Activity:
Wherever a line of the data contains "Русије", copy that line.
── Data supplied ──
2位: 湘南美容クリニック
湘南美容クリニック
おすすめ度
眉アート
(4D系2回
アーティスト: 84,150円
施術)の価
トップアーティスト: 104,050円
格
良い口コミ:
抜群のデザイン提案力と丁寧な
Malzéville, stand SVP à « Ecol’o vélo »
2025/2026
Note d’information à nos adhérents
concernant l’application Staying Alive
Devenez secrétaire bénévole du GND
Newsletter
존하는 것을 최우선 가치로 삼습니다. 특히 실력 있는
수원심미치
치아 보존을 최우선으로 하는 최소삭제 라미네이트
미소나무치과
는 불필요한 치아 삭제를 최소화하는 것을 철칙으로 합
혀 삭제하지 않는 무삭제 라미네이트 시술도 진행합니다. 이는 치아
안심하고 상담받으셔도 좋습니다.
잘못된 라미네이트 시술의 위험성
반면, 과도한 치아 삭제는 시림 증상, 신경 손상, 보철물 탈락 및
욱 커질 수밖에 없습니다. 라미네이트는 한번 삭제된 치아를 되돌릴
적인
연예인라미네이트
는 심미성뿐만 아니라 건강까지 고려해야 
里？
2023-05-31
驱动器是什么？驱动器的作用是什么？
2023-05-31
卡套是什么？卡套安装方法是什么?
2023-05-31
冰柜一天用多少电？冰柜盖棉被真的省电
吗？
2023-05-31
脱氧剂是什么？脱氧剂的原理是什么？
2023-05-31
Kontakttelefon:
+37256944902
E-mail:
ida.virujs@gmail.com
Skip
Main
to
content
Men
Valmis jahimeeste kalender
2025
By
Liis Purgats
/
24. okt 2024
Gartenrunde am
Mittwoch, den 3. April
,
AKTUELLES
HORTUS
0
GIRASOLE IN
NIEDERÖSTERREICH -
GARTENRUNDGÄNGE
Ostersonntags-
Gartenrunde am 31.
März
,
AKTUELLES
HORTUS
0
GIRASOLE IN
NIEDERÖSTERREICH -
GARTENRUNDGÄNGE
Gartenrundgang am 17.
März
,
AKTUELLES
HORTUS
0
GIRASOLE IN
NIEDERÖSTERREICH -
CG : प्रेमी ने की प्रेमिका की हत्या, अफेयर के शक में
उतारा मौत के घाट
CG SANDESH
───
── Data supplied ──
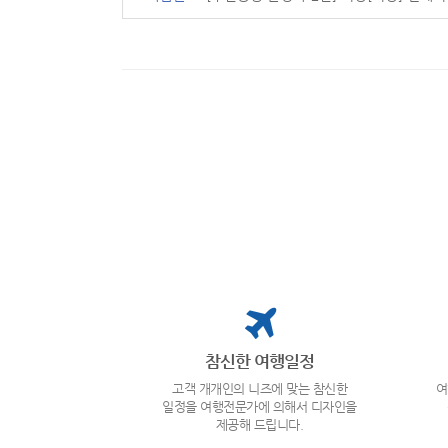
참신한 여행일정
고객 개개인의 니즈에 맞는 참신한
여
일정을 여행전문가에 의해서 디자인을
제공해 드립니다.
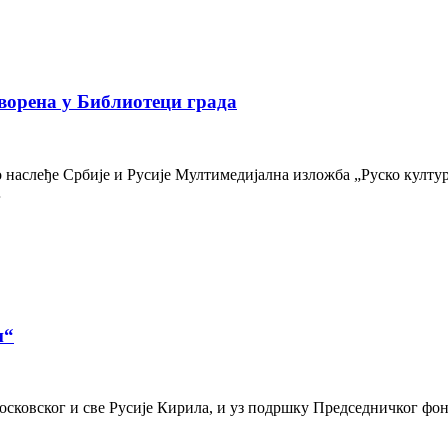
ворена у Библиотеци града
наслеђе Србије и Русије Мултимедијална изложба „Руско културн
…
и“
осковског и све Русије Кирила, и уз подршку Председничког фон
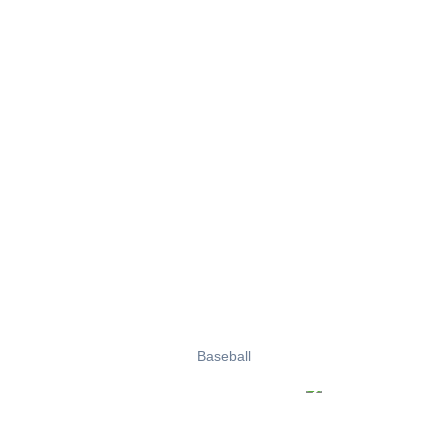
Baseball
───
Solution below:
наслеђе Србије и Русије Мултимедијална изложба „Руско културн
осковског и све Русије Кирила, и уз подршку Председничког фон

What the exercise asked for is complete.